What about when there’s more than one customer involved in a purchase? This is very often the case for B2B sales. It simply means you may well need to come up with more than one value proposition for each of the main decision-makers involved in the buying process.
When it comes to determining the value you provide, make sure you’re putting yourself firmly in your customers’ shoes. What are the main challenges and problems they are experiencing? Don’t confuse what you think is important with what they think is important. And be careful to keep it about them, not you. Yes, you might be proud of the impact you’re making on society, but stop and ask yourself, is this relevant to the customers' needs? At the end of the day, do they care?
How to write a value proposition
1. Try this template
As a first step, you’ll need to do a fair bit of brainstorming to get to the heart of both your business’s offering and your customers’ needs. There are lots of different models out there you can draw on to help prompt you. My favorite one, and the one I use with my clients, is based on a framework proposed by Geoffrey Moore in his book Crossing The Chasm. It goes like this:
For [target market] who want to [key customer need], [brand] is a [category descriptor] that [key benefit].
Applying this framework to a real example, let's look at how Asana, a workplace management solution, has marketed its services:
Are silos making teamwork more painful? Asana helps you manage projects, focus on what’s important, and organize work in one place for seamless collaboration.
The first sentence addresses the customers’ problem: teams today aren’t sitting side by side in the same office. This means that without the right software (the company's software), it’s difficult to collaborate; details about Asana's tools are not needed as we can quickly deduce their tech helps busy teams work together easily on projects. Asana's value proposition, therefore, might read:
For businesses with remote employees and that want to make teamwork less painful, Asana is a workplace management platform that helps you collaborate seamlessly so you can focus on what’s really important.
2. Talk to your customers
The key to an effective value proposition is having a thorough understanding of your customers. How best to figure out their main challenges and issues? Ask them. Find out why they chose your business over your competitors. What is the issue you have helped them with the most?
3. Don’t overdo it
It takes restraint to resist listing all the numerous benefits your business can provide. You may feel you are doing yourself a disservice by cutting your list short, but believe me, it pays to limit how much is on your list. Rather than reel off all the many ways you can help, think carefully about the ways in which you truly provide the most value—the reason customers spend their budgets with you. It will give you a more interesting space to play in.
Think, too, about the emotional impact of your offering: will it make things easier, smoother, safer, more aesthetically pleasing? Business buyers are not rational robots.
4. Test multiple options
Don’t go with the very first value proposition you land on; take the time to consider different options. Debate them with different members of your team and ask for feedback. You can even test them out with your target audience to see how well they are received.

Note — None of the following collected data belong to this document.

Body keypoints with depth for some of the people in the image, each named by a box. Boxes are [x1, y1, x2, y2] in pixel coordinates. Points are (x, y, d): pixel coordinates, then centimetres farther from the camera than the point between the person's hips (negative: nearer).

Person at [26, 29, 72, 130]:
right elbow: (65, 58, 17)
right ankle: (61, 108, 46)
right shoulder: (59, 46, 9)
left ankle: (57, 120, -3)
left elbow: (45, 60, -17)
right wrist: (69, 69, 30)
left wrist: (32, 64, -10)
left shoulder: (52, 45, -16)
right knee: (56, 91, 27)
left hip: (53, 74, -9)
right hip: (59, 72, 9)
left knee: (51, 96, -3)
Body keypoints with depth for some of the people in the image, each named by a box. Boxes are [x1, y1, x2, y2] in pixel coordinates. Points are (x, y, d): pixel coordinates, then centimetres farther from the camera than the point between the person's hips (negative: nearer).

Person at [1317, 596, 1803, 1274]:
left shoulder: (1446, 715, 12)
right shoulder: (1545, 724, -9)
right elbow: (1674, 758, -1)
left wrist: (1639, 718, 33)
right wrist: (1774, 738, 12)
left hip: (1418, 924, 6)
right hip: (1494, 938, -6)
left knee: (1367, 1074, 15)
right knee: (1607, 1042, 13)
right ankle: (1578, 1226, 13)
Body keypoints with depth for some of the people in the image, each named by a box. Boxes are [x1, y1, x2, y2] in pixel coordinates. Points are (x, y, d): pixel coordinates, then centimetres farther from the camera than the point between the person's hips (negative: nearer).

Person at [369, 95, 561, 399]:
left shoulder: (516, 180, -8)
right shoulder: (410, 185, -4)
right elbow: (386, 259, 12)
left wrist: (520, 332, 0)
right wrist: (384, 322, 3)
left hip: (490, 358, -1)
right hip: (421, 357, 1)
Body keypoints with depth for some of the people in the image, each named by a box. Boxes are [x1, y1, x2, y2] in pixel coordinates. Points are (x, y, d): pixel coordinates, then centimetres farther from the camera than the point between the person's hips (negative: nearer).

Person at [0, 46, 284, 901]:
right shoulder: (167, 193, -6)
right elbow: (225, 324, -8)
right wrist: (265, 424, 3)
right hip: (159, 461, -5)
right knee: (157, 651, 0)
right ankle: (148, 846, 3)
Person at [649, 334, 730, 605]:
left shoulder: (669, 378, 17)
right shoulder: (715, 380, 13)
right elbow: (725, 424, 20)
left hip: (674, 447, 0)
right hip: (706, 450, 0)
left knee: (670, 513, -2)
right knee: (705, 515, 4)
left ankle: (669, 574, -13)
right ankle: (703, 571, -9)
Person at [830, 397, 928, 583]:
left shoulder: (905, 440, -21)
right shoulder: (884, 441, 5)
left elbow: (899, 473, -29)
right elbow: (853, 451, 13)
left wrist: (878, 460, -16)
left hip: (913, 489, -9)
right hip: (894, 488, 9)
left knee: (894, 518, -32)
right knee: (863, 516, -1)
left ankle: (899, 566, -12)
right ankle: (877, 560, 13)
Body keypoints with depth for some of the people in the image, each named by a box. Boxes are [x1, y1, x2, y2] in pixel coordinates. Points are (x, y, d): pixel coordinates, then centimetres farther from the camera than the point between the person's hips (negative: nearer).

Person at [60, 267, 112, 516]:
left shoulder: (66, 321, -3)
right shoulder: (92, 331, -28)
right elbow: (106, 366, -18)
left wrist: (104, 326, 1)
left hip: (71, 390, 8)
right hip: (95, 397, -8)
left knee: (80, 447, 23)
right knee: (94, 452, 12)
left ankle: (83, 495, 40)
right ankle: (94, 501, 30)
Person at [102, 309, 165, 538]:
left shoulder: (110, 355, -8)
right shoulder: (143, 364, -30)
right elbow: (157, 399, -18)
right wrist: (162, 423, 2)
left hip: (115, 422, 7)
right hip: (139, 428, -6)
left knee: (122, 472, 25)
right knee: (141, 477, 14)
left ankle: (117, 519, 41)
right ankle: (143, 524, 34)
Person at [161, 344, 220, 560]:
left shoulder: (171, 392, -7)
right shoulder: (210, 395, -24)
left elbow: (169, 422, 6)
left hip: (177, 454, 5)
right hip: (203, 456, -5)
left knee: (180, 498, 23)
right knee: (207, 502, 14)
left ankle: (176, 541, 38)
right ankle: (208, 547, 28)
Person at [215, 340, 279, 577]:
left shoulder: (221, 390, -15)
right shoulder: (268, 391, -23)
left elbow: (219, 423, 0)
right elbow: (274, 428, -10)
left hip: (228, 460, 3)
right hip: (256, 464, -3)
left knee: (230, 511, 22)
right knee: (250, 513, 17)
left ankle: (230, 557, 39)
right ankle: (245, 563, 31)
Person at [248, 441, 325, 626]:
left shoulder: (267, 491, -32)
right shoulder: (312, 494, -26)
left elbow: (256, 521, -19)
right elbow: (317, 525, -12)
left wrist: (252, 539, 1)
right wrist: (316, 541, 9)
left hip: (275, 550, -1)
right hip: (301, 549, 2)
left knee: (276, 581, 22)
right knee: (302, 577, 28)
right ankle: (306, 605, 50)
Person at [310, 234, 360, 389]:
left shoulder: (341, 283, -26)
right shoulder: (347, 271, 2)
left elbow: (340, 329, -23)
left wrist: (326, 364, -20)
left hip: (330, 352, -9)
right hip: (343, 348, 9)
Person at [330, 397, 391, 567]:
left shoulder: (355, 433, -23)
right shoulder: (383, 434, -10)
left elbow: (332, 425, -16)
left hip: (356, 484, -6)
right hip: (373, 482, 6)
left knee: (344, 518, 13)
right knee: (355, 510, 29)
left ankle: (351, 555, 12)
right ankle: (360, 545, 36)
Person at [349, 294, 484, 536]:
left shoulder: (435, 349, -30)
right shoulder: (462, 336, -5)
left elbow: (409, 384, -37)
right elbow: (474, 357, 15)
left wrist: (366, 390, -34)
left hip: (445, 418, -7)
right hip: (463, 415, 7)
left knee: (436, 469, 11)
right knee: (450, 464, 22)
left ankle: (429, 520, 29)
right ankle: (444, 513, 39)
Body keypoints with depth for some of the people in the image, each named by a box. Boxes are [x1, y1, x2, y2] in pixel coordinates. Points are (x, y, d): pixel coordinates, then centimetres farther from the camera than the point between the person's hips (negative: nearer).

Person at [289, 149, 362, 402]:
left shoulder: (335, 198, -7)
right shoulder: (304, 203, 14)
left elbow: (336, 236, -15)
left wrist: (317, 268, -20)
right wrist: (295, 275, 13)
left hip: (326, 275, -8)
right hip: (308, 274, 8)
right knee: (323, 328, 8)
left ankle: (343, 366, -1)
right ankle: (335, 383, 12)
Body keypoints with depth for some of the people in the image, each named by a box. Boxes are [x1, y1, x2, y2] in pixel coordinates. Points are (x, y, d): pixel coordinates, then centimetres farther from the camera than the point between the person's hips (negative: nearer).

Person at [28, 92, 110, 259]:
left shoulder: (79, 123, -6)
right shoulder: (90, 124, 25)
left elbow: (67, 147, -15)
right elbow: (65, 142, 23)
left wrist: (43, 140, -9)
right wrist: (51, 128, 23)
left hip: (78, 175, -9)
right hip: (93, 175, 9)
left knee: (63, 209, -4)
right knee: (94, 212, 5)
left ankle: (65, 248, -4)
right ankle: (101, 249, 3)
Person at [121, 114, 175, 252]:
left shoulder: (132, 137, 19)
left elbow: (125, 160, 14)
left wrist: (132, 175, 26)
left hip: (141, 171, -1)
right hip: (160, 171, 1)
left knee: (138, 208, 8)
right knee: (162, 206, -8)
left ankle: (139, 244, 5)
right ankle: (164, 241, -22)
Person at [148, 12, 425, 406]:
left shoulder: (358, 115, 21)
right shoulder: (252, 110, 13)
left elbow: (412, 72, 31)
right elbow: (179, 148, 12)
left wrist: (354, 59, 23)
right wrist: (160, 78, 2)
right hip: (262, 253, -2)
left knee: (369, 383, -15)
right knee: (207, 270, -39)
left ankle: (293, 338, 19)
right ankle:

5. Consider your competitors
Using the framework suggested earlier in the article, try to identify the value propositions of your competitors and see how your message compares or contrasts with theirs. This can help you figure out exactly how you can differentiate your business from other companies and ensure it stands out from the crowd.
Ultimate goal of your value proposition
Ultimately, nailing down your value proposition will prove to your customers just how relevant you are when they are comparing brands. It will show that you are focused on what matters to buyers and will offer a compelling answer to the question: “What’s in it for me?”